Zu erledigende Aufgaben =
1 - Geben Sie aus dem Forenbeitrag über den CD-Key-Kauf den Abschnitt wortgetreu wieder, beginnend mit „# *** Beschiss?“ und fortlaufend bis einschließlich „dieser Firma bestellt.“.
2 - Fassen Sie den Forenbeitrag über den CD-Key-Kauf in zwei Sätzen zusammen.

# *** Beschiss?



## cencor (6. Februar 2009)

Guten Tag alle zusammen!

Ich schreibe nun von meinem Erlebnis mit den Leuten von *** (XXX).

Ich habe mir von dieser Firma einen CD-Key für Warhammer Online gekauft. Der Preis betrug 30 Euro, da dachte ich, bevor ich mir das Spiel kaufe, nehme ich lieber den CD-Key und habe ihn mir von dieser Firma bestellt. 

Es ging alles rasch, ich hatte die Bestell NR., das Geld wurde verschickt und einige Minuten später hatte ich den CD-Key. So weit, so gut.

Ich habe mich bei der Internet Seite www.war-europe.com registriert um den CD-Key anzugeben. Ich gab den CD-Key ein, wartete einige Minuten und dann kam Die Fehlermeldung: "Dieser CD-Key wurde bereits registriert",
Mit diesem Satz begann der Ärger.

[Dateneinträge]

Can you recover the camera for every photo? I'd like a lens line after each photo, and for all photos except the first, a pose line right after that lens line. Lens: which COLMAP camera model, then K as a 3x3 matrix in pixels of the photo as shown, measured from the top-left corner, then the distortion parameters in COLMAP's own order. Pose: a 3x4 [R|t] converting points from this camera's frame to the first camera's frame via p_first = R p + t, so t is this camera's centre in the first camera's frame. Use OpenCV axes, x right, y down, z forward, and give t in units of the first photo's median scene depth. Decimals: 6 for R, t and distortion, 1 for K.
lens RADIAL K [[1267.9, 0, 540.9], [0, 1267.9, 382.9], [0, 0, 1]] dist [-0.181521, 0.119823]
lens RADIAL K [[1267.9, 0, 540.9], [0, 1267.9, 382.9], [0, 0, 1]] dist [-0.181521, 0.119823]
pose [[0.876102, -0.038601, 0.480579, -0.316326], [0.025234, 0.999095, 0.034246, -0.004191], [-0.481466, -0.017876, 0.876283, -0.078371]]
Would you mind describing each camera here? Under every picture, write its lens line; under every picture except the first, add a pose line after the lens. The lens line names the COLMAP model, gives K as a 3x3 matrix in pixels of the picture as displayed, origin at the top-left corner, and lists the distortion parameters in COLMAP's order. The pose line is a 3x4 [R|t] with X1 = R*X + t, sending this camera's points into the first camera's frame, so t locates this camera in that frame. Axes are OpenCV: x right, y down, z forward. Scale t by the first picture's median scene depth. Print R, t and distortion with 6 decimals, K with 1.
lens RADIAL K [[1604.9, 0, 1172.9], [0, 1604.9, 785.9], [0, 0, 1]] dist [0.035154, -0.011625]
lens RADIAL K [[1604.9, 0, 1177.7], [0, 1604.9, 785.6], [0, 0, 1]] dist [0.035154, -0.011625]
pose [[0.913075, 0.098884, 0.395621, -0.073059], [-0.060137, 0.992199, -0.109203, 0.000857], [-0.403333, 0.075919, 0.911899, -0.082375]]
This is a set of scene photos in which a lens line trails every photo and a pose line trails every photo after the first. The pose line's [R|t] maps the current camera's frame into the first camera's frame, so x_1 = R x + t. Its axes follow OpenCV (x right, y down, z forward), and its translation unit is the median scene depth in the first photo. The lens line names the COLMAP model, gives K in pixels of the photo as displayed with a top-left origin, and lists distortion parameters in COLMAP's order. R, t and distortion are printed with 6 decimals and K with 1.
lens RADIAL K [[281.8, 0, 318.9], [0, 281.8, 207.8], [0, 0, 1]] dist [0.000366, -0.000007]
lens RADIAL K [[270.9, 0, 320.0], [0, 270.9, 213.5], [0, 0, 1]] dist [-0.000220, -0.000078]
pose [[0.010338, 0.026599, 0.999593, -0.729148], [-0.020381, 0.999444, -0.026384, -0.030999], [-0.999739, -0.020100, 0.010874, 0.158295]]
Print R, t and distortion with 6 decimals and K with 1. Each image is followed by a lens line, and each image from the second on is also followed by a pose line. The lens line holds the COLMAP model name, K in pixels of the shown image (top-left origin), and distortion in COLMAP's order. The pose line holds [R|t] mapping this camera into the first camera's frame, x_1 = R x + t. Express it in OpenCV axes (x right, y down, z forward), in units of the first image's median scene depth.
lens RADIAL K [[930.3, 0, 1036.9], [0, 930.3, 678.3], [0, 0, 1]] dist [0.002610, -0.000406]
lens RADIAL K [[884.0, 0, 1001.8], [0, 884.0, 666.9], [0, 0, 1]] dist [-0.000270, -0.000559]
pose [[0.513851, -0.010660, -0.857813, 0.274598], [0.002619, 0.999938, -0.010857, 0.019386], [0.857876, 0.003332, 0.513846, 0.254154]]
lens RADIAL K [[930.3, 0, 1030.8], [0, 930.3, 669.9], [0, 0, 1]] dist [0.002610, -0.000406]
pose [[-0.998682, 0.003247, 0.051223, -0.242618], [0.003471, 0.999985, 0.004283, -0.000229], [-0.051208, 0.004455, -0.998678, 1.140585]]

Lösungen je Aufgabe =
1 -
# *** Beschiss?



## cencor (6. Februar 2009)

Guten Tag alle zusammen!

Ich schreibe nun von meinem Erlebnis mit den Leuten von *** (XXX).

Ich habe mir von dieser Firma einen CD-Key für Warhammer Online gekauft. Der Preis betrug 30 Euro, da dachte ich, bevor ich mir das Spiel kaufe, nehme ich lieber den CD-Key und habe ihn mir von dieser Firma bestellt.

2 - Bei einer Firma wurde für 30 Euro ein CD-Key für Warhammer Online bestellt, der nach der Bezahlung einige Minuten später vorlag. Bei der Registrierung auf www.war-europe.com erschien nach der Eingabe die Fehlermeldung, dass dieser CD-Key bereits registriert wurde, und damit begann der Ärger.